Les dernières prévisions (dots) de la banque centrale américaine à la mi-mars tablaient toujours sur trois baisses en 2024, de 25 points de base chacune, avec une première baisse en juin. La seule certitude partagée sur le marché est que la Fed ne baissera pas ses taux dès juin prochain, alors que ce sera vraisemblablement le cas pour la Banque centrale européenne (BCE). Dans cette hypothèse, ce sera donc la première fois depuis sa création que la BCE prendre une initiative sur les taux directeurs avant la Fed.
Le marché a perdu ses certitudes
Pour le reste, c'est la grande inconnue. « Le consensus sur la baisse des taux de la Fed est complètement en train de changer et il est extrêmement volatil », note un gérant obligataire. « Les marchés ont perdu leurs certitudes », ajoute un autre gérant d'un fonds diversifié. « Le consensus est un très mauvais reflet des positions de marché qui sont devenues aujourd'hui de plus en plus polarisées », confirme Philippe Dauba-Pantanacce, économiste senior chez Standard Chartererd, responsable de la recherche sur la géopolitique mondiale.
De fait, certains qui anticipent un véritable freinage de l'économie américaine au second semestre, comme en témoignent certains indicateurs avancés, restent sur les prévisions des dots, ou au moins deux baisses de 25 points de base. D'autres, à l'autre bout du spectre, face à une inflation persistante, envisagent même une hausse des taux en 2024... !
Un consensus fluctuant
Enfin, entre les deux scénarios, certains économistes misent sur un statu quo en 2024. C'est notamment le cas des équipes de recherche de Société Générale. « Nous avons changé mi-avril notre scénario sur la politique monétaire américaine au regard des derniers chiffres d'inflation. Nous pensons désormais que la Fed ne baissera pas ses taux cette année, mais à partir de mars 2025. En revanche, une hausse relève toujours, selon nous, d'un risque qui est naturellement valorisé par le marché des options », indique Adam Kurpiel, responsable de la stratégie Taux à Société Générale CIB. Le marché des options estime la probabilité d'une hausse des taux de la Fed à 20%, comme l'a relevé le Financial Times la semaine dernière.
Bref, le temps paraît lointain lorsque les marchés tablaient, fin décembre, sur au moins quatre à six baisses de 25 points de base chacune en 2024, avec un cycle baissier dès le mois de mars. Aujourd'hui, le consensus serait plutôt sur une seule baisse de 25 points de base en septembre prochain.
Changement de récit
« Le récit macroéconomique de 2024, celui de la poursuite de la tendance désinflationniste qui conduit à une inflexion des politiques monétaires, est en train de se gripper aux Etats-Unis.
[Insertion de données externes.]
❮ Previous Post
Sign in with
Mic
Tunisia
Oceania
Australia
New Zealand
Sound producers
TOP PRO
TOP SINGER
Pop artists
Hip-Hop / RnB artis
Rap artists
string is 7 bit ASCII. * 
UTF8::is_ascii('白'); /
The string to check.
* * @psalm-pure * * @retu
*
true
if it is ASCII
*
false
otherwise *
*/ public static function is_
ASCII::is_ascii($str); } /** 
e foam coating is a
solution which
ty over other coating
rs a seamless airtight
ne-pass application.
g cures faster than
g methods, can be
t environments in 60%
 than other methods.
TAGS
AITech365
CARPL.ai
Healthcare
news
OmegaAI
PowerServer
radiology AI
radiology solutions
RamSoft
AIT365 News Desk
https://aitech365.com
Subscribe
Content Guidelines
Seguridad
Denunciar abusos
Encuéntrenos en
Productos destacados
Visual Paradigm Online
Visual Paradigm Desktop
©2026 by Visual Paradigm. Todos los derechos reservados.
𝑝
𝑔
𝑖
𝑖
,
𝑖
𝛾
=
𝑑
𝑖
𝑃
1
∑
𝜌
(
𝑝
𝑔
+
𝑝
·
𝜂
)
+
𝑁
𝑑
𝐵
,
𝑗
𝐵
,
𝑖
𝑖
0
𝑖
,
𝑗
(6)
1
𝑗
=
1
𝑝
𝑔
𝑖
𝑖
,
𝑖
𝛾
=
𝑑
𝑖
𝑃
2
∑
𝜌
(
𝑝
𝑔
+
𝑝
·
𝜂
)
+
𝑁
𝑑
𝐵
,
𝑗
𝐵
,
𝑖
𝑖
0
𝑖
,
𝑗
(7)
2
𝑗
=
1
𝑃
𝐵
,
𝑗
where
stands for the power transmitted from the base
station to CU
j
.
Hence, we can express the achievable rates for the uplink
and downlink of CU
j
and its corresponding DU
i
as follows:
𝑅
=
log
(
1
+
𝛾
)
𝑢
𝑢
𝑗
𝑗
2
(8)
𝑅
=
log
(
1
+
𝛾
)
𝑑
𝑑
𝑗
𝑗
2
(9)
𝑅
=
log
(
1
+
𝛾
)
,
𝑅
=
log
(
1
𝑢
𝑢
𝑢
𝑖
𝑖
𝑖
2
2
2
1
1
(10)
Et tous les acteurs des marchés financiers sont en train de réévaluer en conséquence le prix des actifs », observe Philippe Dauba-Pantanacce.
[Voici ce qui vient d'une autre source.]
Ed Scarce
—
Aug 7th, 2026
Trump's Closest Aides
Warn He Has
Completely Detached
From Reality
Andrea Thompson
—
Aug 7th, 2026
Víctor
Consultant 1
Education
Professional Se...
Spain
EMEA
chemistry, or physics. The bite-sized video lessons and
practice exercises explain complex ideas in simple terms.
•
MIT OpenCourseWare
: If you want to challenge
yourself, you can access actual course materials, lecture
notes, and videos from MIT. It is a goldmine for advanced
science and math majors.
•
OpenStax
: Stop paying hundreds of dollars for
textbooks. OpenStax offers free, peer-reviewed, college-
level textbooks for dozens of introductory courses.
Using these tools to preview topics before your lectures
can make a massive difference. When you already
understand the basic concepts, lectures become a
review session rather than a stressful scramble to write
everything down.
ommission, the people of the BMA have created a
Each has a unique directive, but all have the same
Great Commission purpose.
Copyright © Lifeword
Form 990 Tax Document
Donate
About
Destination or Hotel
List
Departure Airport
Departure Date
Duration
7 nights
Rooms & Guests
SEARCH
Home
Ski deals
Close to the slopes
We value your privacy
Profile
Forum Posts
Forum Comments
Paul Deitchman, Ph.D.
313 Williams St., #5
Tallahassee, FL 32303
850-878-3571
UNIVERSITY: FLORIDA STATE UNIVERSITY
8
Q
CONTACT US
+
Les anticipations sont d'autant plus difficiles à fixer que les membres du conseil de politique monétaire de la Fed apparaissent eux-mêmes très divisés sur la question. Et celle-ci s'avère d'autant plus délicate que les élections présidentielles américaines de novembre approchent et que la Fed s'est toujours attachée à affirmer sa neutralité politique.
« Si la Fed envisage de baisser ses taux cette année, la seule fenêtre d'opportunité qui reste sera juillet. Après, il sera trop tard pour amorcer une baisse des taux », estime ainsi l'économiste de la banque britannique, qui table sur deux baisses en 2024.
La réunion de la Fed de juin prochain sera déterminante, car elle doit remettre à jour les prévisions macroéconomiques. Si le ralentissement économique se manifeste - le fameux « soft landing » attendu depuis six mois - la banque centrale pourra intervenir sur ses taux. Dans le cas contraire, la décision sera plus difficile à prend, surtout sans s'attirer les foudres du camp républicain.